Be honest—you don’t actually care what anyone else thinks about Drake, do you? Maybe you love Drake, maybe you hate him, but you’ve already heard every variation of the argument and have no interest in reconsidering your opinion. What you really want from Drake is more proof that you’re right, either in the form of an album so amazing that it silences his detractors or so terrible that it makes fools out of his fans. In reality, Take Care is neither of those things, and if the debates do eventually settle, it sure won’t be because of this album.
Take Care is largely built out of the same materials as Thank Me Later, and the album is overall more about refining his formula than expanding it. All the things you love about Drake are still there—melodic raps, under-water beats, sadness—so even when he does stray a little outside the lines, the majority of what you hear will be what you expected. Standout “Crew Love” and "The Ride" (both featuring Drake’s pal The Weeknd) breaks out of the typical hip-pop structures and adds some new colors to Drake’s palette, but most other tracks stick closely to the script.
The tracklist is mostly composed of instantly familiar would-be hits. “Make Me Proud” with Nicki Minaj isn’t quite as exciting as it might have been in 2009 (or as their previous Drake album cut "Up All Night" ), but the combination still adds up to a success. “HYFR” similarly finds Lil Wayne “Lil Wayning” his way through the song, and Andre 3000 steals another show on “The Real Her.” That said, the Rihanna-assisted title track is a new stylistic take on that pairing, but it’s also the album’s lowest point.

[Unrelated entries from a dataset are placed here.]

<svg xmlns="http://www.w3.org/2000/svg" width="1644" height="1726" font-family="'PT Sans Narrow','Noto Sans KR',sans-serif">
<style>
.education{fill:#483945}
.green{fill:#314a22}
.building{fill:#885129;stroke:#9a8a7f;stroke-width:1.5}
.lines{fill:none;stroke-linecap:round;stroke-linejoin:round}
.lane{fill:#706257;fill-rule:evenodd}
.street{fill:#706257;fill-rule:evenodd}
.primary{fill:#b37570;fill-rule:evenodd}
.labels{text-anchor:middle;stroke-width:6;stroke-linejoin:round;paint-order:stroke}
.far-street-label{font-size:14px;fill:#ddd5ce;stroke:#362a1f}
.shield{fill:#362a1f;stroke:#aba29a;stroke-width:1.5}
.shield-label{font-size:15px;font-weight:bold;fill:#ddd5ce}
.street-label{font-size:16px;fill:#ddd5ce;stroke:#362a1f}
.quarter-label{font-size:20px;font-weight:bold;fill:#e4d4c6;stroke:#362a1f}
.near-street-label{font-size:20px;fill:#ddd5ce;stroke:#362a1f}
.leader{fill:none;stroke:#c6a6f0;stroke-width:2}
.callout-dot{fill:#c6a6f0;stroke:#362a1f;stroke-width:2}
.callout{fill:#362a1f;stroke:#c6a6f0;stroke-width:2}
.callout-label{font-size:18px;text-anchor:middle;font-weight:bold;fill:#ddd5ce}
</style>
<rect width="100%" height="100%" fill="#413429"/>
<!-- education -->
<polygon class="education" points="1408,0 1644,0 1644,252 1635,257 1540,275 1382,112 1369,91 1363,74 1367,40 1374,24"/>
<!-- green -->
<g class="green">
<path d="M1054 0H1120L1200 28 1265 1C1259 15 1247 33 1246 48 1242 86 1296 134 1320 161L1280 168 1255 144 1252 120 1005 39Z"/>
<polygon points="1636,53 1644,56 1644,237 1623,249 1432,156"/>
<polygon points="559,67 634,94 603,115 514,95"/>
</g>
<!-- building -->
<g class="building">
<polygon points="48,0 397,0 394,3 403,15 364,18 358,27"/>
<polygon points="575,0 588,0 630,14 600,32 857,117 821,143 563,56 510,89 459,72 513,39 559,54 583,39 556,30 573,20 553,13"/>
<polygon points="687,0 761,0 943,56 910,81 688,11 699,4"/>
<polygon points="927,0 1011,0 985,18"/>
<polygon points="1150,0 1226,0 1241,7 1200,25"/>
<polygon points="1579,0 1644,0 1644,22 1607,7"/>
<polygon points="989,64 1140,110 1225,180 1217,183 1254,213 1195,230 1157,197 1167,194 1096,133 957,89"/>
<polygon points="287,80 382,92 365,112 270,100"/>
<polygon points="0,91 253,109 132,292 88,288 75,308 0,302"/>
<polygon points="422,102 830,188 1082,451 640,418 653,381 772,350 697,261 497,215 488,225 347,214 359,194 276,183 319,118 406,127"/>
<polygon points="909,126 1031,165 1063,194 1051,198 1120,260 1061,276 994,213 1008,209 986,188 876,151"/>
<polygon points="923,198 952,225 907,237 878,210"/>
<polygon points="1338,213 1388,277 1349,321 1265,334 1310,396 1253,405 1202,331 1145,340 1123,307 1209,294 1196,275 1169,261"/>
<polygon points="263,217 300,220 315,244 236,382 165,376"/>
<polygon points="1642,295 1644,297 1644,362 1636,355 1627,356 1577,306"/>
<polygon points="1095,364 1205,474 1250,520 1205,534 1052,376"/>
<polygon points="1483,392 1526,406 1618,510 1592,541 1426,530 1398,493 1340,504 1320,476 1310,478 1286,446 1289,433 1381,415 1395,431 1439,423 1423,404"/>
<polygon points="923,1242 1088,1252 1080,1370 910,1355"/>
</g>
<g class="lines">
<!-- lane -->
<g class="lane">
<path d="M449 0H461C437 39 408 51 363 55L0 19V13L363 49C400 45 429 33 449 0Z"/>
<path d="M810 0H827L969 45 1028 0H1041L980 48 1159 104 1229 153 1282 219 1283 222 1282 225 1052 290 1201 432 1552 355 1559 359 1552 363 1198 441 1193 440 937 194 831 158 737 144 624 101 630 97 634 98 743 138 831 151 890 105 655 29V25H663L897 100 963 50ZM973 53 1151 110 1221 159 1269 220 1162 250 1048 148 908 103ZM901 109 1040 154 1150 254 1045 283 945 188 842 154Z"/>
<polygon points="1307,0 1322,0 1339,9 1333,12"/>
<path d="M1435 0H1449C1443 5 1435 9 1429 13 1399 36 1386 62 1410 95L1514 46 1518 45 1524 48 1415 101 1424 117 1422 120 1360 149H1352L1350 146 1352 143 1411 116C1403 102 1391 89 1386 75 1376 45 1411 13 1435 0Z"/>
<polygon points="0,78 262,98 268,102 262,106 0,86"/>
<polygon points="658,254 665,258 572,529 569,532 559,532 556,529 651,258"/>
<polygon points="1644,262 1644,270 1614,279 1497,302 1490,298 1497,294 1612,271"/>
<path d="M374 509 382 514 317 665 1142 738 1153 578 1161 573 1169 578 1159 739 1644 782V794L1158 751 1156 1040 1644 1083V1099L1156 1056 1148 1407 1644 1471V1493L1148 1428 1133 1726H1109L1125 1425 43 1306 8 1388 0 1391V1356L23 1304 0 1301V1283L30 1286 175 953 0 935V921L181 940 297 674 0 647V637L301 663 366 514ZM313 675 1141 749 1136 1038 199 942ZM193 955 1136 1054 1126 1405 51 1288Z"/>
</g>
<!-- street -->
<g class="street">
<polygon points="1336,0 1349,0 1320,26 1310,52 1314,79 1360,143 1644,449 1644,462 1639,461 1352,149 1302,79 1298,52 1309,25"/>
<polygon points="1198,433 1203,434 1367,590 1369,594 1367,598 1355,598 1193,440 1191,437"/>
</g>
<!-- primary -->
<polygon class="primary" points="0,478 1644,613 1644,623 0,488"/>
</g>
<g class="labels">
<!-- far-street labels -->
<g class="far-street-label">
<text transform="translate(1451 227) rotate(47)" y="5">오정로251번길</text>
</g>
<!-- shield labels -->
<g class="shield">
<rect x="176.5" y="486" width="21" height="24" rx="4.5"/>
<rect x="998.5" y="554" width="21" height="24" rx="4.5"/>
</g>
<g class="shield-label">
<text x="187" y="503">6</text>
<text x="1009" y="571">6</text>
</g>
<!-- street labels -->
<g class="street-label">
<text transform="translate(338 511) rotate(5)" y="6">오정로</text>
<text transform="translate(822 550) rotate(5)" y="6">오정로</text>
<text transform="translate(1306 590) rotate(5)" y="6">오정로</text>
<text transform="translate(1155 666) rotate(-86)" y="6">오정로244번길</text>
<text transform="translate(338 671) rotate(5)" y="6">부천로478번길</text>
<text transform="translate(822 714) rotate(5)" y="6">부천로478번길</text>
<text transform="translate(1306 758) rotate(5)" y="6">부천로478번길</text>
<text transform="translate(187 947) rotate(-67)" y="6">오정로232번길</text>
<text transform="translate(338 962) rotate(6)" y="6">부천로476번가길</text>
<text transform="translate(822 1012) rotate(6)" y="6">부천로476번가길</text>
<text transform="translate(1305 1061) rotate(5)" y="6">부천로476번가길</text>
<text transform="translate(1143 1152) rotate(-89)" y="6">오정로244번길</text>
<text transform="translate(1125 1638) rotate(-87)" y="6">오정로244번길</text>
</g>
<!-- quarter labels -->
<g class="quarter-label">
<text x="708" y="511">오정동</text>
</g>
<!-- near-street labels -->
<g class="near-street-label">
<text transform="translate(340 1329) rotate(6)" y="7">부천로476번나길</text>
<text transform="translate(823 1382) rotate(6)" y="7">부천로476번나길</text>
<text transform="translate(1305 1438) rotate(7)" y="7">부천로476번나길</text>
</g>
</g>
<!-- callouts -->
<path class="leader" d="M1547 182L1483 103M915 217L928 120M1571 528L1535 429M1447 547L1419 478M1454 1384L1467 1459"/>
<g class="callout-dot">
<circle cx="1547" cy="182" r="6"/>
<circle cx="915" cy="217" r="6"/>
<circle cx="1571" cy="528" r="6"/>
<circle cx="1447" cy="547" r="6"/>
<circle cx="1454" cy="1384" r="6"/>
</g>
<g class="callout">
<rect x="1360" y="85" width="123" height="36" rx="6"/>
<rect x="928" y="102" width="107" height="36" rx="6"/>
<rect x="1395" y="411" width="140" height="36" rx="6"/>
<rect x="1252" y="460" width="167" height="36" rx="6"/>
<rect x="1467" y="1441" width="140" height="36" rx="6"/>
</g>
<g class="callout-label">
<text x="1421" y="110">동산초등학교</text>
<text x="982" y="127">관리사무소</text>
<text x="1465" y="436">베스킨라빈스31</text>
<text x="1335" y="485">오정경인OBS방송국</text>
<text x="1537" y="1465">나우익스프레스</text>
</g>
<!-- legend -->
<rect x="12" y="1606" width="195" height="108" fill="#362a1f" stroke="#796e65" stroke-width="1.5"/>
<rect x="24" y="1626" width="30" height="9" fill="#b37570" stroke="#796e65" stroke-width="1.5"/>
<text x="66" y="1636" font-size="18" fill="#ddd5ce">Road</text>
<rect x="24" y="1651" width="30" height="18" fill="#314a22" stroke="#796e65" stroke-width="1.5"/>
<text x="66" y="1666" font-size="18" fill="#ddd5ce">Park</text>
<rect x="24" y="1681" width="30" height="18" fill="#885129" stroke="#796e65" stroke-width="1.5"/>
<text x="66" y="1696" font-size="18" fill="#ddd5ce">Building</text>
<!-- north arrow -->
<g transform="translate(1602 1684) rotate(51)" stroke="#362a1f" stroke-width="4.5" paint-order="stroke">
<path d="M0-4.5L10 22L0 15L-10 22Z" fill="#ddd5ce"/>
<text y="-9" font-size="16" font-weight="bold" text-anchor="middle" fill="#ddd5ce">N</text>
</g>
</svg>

Since Take Care is so similar to Thank Me Later in terms of texture and tone, Drake’s well-defined identity will read as repetition for some. “Marvin’s Room” is a little smarter than “Karaoke,” but they don’t sound like they belong on different albums. “Doing It Wrong” features an impressive cameo in the form of Stevie Wonder but, defying all logic, it’s still kind of just another Drake song with a harmonica solo thrown over the bridge.
“We’ll Be Fine” sounds a lot like “Underground Kings” and both sound like “Miss Me.” Having Noah “40” Shebib oversee every track helps keep things cohesive, but he seems to approach every track from one of only three or four angles. As the album goes on, Drake’s emotional outpourings start to feel one-dimensional, perhaps partially due to the production’s limited range.
Whether you wanted a classic or a bomb, you’ll walk away knowing that you were right, but not definitively enough to prove anything. While Take Care could be much better in some theoretical ways, it isn’t bad in any objective way either. Some will see it on the shelf and think “ooh, another Drake album” and others will lament the release of “ugh, another Drake album.” Either way, Take Care definitely guarantees at least one thing: there will be another Drake album.